**Written task:** Retype the entries below, starting with their first line and going on through the line with "## References", both ends included. Leave the pictures out of your copy.

** The data follows **

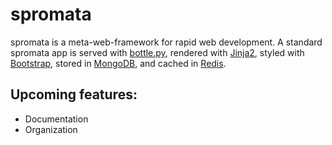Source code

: # spromata

spromata is a meta-web-framework for rapid web development. A standard spromata app is served with [bottle.py](https://github.com/defnull/bottle), rendered with [Jinja2](https://github.com/mitsuhiko/jinja2), styled with [Bootstrap](https://github.com/twitter/bootstrap), stored in [MongoDB](http://www.mongodb.org/), and cached in [Redis](http://redis.io/). 

## Upcoming features:

* Documentation
* Organization

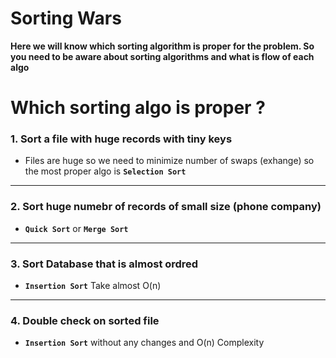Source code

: # Sorting Wars 
**Here we will know which sorting algorithm is proper for the problem. So you need to be aware about sorting algorithms and what is flow of each algo**

# Which sorting algo is proper ?

### 1. Sort a file with huge records with tiny keys
- Files are huge so we need to minimize number of swaps (exhange) so the most proper algo is **`Selection Sort`**

---
### 2. Sort huge numebr of records of small size (phone company) 
- **`Quick Sort`** or **`Merge Sort`** 

---
### 3. Sort Database that is almost ordred
- **`Insertion Sort`** Take almost O(n)
---

### 4. Double check on sorted file 
- **`Insertion Sort`** without any changes and O(n) Complexity 
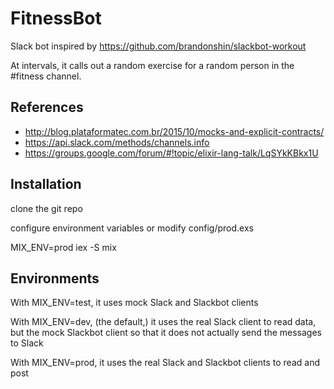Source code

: # FitnessBot

Slack bot inspired by https://github.com/brandonshin/slackbot-workout

At intervals, it calls out a random exercise for a random person in the #fitness channel.

## References

* http://blog.plataformatec.com.br/2015/10/mocks-and-explicit-contracts/
* https://api.slack.com/methods/channels.info
* https://groups.google.com/forum/#!topic/elixir-lang-talk/LqSYkKBkx1U

## Installation

clone the git repo

configure environment variables or modify config/prod.exs

MIX_ENV=prod iex -S mix

## Environments

With MIX_ENV=test, it uses mock Slack and Slackbot clients

With MIX_ENV=dev, (the default,) it uses the real Slack client to read data, but the mock Slackbot client so that it does not actually send the messages to Slack

With MIX_ENV=prod, it uses the real Slack and Slackbot clients to read and post
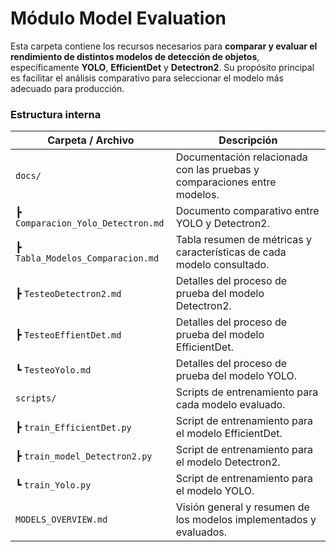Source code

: # Módulo Model Evaluation

Esta carpeta contiene los recursos necesarios para **comparar y evaluar el rendimiento de distintos modelos de detección de objetos**, específicamente **YOLO**, **EfficientDet** y **Detectron2**. Su propósito principal es facilitar el análisis comparativo para seleccionar el modelo más adecuado para producción.

### Estructura interna

| Carpeta / Archivo                  | Descripción                                                                 |
|-----------------------------------|-----------------------------------------------------------------------------|
| `docs/`                           | Documentación relacionada con las pruebas y comparaciones entre modelos.   |
| ┣ `Comparacion_Yolo_Detectron.md` | Documento comparativo entre YOLO y Detectron2.                             |
| ┣ `Tabla_Modelos_Comparacion.md`  | Tabla resumen de métricas y características de cada modelo consultado.     |
| ┣ `TesteoDetectron2.md`           | Detalles del proceso de prueba del modelo Detectron2.                      |
| ┣ `TesteoEffientDet.md`           | Detalles del proceso de prueba del modelo EfficientDet.                    |
| ┗ `TesteoYolo.md`                 | Detalles del proceso de prueba del modelo YOLO.                            |
| `scripts/`                        | Scripts de entrenamiento para cada modelo evaluado.                        |
| ┣ `train_EfficientDet.py`         | Script de entrenamiento para el modelo EfficientDet.                       |
| ┣ `train_model_Detectron2.py`     | Script de entrenamiento para el modelo Detectron2.                         |
| ┗ `train_Yolo.py`                 | Script de entrenamiento para el modelo YOLO.                               |
| `MODELS_OVERVIEW.md`              | Visión general y resumen de los modelos implementados y evaluados.        |
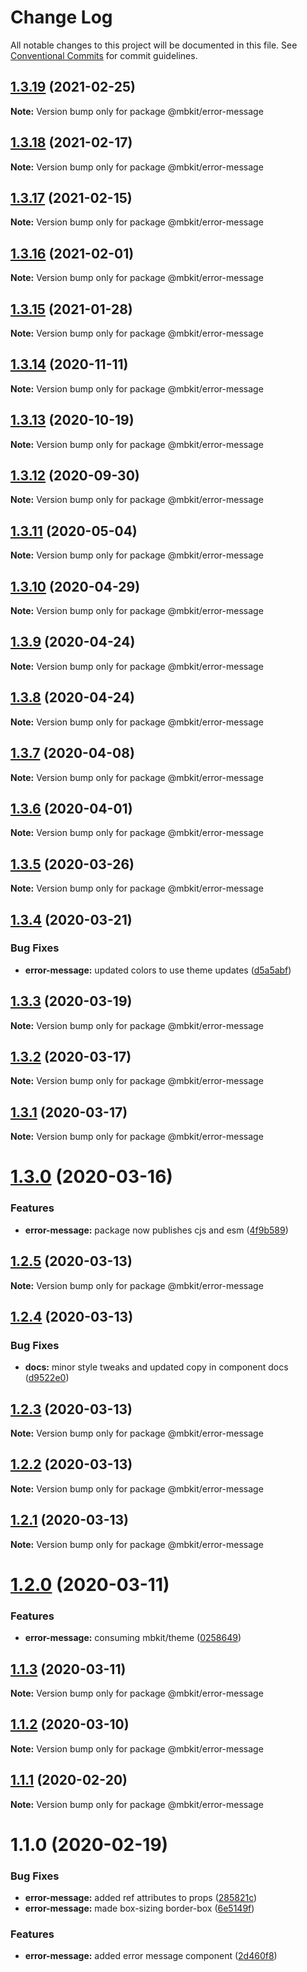 # Change Log

All notable changes to this project will be documented in this file.
See [Conventional Commits](https://conventionalcommits.org) for commit guidelines.

## [1.3.19](https://github.com/mindbody/mbkit/compare/@mbkit/error-message@1.3.18...@mbkit/error-message@1.3.19) (2021-02-25)

**Note:** Version bump only for package @mbkit/error-message





## [1.3.18](https://github.com/mindbody/mbkit/compare/@mbkit/error-message@1.3.17...@mbkit/error-message@1.3.18) (2021-02-17)

**Note:** Version bump only for package @mbkit/error-message





## [1.3.17](https://github.com/mindbody/mbkit/compare/@mbkit/error-message@1.3.16...@mbkit/error-message@1.3.17) (2021-02-15)

**Note:** Version bump only for package @mbkit/error-message





## [1.3.16](https://github.com/mindbody/mbkit/compare/@mbkit/error-message@1.3.14...@mbkit/error-message@1.3.16) (2021-02-01)

**Note:** Version bump only for package @mbkit/error-message





## [1.3.15](https://github.com/mindbody/mbkit/compare/@mbkit/error-message@1.3.14...@mbkit/error-message@1.3.15) (2021-01-28)

**Note:** Version bump only for package @mbkit/error-message





## [1.3.14](https://github.com/mindbody/mbkit/compare/@mbkit/error-message@1.3.13...@mbkit/error-message@1.3.14) (2020-11-11)

**Note:** Version bump only for package @mbkit/error-message





## [1.3.13](https://github.com/mindbody/mbkit/compare/@mbkit/error-message@1.3.13...@mbkit/error-message@1.3.13) (2020-10-19)

**Note:** Version bump only for package @mbkit/error-message





## [1.3.12](https://github.com/mindbody/mbkit/compare/@mbkit/error-message@1.3.11...@mbkit/error-message@1.3.12) (2020-09-30)

**Note:** Version bump only for package @mbkit/error-message





## [1.3.11](https://github.com/mindbody/design-system/compare/@mbkit/error-message@1.3.10...@mbkit/error-message@1.3.11) (2020-05-04)

**Note:** Version bump only for package @mbkit/error-message





## [1.3.10](https://github.com/mindbody/design-system/compare/@mbkit/error-message@1.3.9...@mbkit/error-message@1.3.10) (2020-04-29)

**Note:** Version bump only for package @mbkit/error-message





## [1.3.9](https://github.com/mindbody/design-system/compare/@mbkit/error-message@1.3.7...@mbkit/error-message@1.3.9) (2020-04-24)

**Note:** Version bump only for package @mbkit/error-message





## [1.3.8](https://github.com/mindbody/design-system/compare/@mbkit/error-message@1.3.7...@mbkit/error-message@1.3.8) (2020-04-24)

**Note:** Version bump only for package @mbkit/error-message





## [1.3.7](https://github.com/mindbody/mbkit/compare/@mbkit/error-message@1.3.6...@mbkit/error-message@1.3.7) (2020-04-08)

**Note:** Version bump only for package @mbkit/error-message





## [1.3.6](https://github.com/mindbody/design-system/compare/@mbkit/error-message@1.3.5...@mbkit/error-message@1.3.6) (2020-04-01)

**Note:** Version bump only for package @mbkit/error-message





## [1.3.5](https://github.com/mindbody/design-system/compare/@mbkit/error-message@1.3.4...@mbkit/error-message@1.3.5) (2020-03-26)

**Note:** Version bump only for package @mbkit/error-message





## [1.3.4](https://github.com/mindbody/design-system/compare/@mbkit/error-message@1.3.3...@mbkit/error-message@1.3.4) (2020-03-21)


### Bug Fixes

* **error-message:** updated colors to use theme updates ([d5a5abf](https://github.com/mindbody/design-system/commit/d5a5abf05d3c62052128a52f0399926eabff0588))





## [1.3.3](https://github.com/mindbody/design-system/compare/@mbkit/error-message@1.3.2...@mbkit/error-message@1.3.3) (2020-03-19)

**Note:** Version bump only for package @mbkit/error-message





## [1.3.2](https://github.com/mindbody/mbkit/compare/@mbkit/error-message@1.3.1...@mbkit/error-message@1.3.2) (2020-03-17)

**Note:** Version bump only for package @mbkit/error-message





## [1.3.1](https://github.com/mindbody/design-system/compare/@mbkit/error-message@1.3.0...@mbkit/error-message@1.3.1) (2020-03-17)

**Note:** Version bump only for package @mbkit/error-message





# [1.3.0](https://github.com/mindbody/design-system/compare/@mbkit/error-message@1.2.5...@mbkit/error-message@1.3.0) (2020-03-16)


### Features

* **error-message:** package now publishes cjs and esm ([4f9b589](https://github.com/mindbody/design-system/commit/4f9b589453595de1368fc335bb0b31f83b3eace2))





## [1.2.5](https://github.com/mindbody/design-system/compare/@mbkit/error-message@1.2.4...@mbkit/error-message@1.2.5) (2020-03-13)

**Note:** Version bump only for package @mbkit/error-message





## [1.2.4](https://github.com/mindbody/design-system/compare/@mbkit/error-message@1.2.3...@mbkit/error-message@1.2.4) (2020-03-13)


### Bug Fixes

* **docs:** minor style tweaks and updated copy in component docs ([d9522e0](https://github.com/mindbody/design-system/commit/d9522e0f1470800e3103793208e24a84739a5888))





## [1.2.3](https://github.com/mindbody/design-system/compare/@mbkit/error-message@1.2.2...@mbkit/error-message@1.2.3) (2020-03-13)

**Note:** Version bump only for package @mbkit/error-message





## [1.2.2](https://github.com/mindbody/design-system/compare/@mbkit/error-message@1.2.1...@mbkit/error-message@1.2.2) (2020-03-13)

**Note:** Version bump only for package @mbkit/error-message





## [1.2.1](https://github.com/mindbody/design-system/compare/@mbkit/error-message@1.2.0...@mbkit/error-message@1.2.1) (2020-03-13)

**Note:** Version bump only for package @mbkit/error-message





# [1.2.0](https://github.com/mindbody/design-system/compare/@mbkit/error-message@1.1.3...@mbkit/error-message@1.2.0) (2020-03-11)


### Features

* **error-message:** consuming mbkit/theme ([0258649](https://github.com/mindbody/design-system/commit/02586497eba6685828aebe26914af6a0d381c7a5))





## [1.1.3](https://github.com/mindbody/design-system/compare/@mbkit/error-message@1.1.2...@mbkit/error-message@1.1.3) (2020-03-11)

**Note:** Version bump only for package @mbkit/error-message





## [1.1.2](https://github.com/mindbody/design-system/compare/@mbkit/error-message@1.1.1...@mbkit/error-message@1.1.2) (2020-03-10)

**Note:** Version bump only for package @mbkit/error-message





## [1.1.1](https://github.com/mindbody/design-system/compare/@mbkit/error-message@1.1.0...@mbkit/error-message@1.1.1) (2020-02-20)

**Note:** Version bump only for package @mbkit/error-message





# 1.1.0 (2020-02-19)


### Bug Fixes

* **error-message:** added ref attributes to props ([285821c](https://github.com/mindbody/design-system/commit/285821c86d037bbaa4c0a61936aacd3e889b649c))
* **error-message:** made box-sizing border-box ([6e5149f](https://github.com/mindbody/design-system/commit/6e5149f5477425816f570e7cb5a530f72df29793))


### Features

* **error-message:** added error message component ([2d460f8](https://github.com/mindbody/design-system/commit/2d460f8c1f132024bd3bd5444e1cdcdf9ce79ed5))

** End of The data **

**Response to this task:**
Source code

: # spromata

spromata is a meta-web-framework for rapid web development. A standard spromata app is served with [bottle.py](https://github.com/defnull/bottle), rendered with [Jinja2](https://github.com/mitsuhiko/jinja2), styled with [Bootstrap](https://github.com/twitter/bootstrap), stored in [MongoDB](http://www.mongodb.org/), and cached in [Redis](http://redis.io/). 

## Upcoming features:

* Documentation
* Organization

Source code

: # Sorting Wars 
**Here we will know which sorting algorithm is proper for the problem. So you need to be aware about sorting algorithms and what is flow of each algo**

# Which sorting algo is proper ?

### 1. Sort a file with huge records with tiny keys
- Files are huge so we need to minimize number of swaps (exhange) so the most proper algo is **`Selection Sort`**

---
### 2. Sort huge numebr of records of small size (phone company) 
- **`Quick Sort`** or **`Merge Sort`** 

---
### 3. Sort Database that is almost ordred
- **`Insertion Sort`** Take almost O(n)
---

### 4. Double check on sorted file 
- **`Insertion Sort`** without any changes and O(n) Complexity 
Source code

: # FitnessBot

Slack bot inspired by https://github.com/brandonshin/slackbot-workout

At intervals, it calls out a random exercise for a random person in the #fitness channel.

## References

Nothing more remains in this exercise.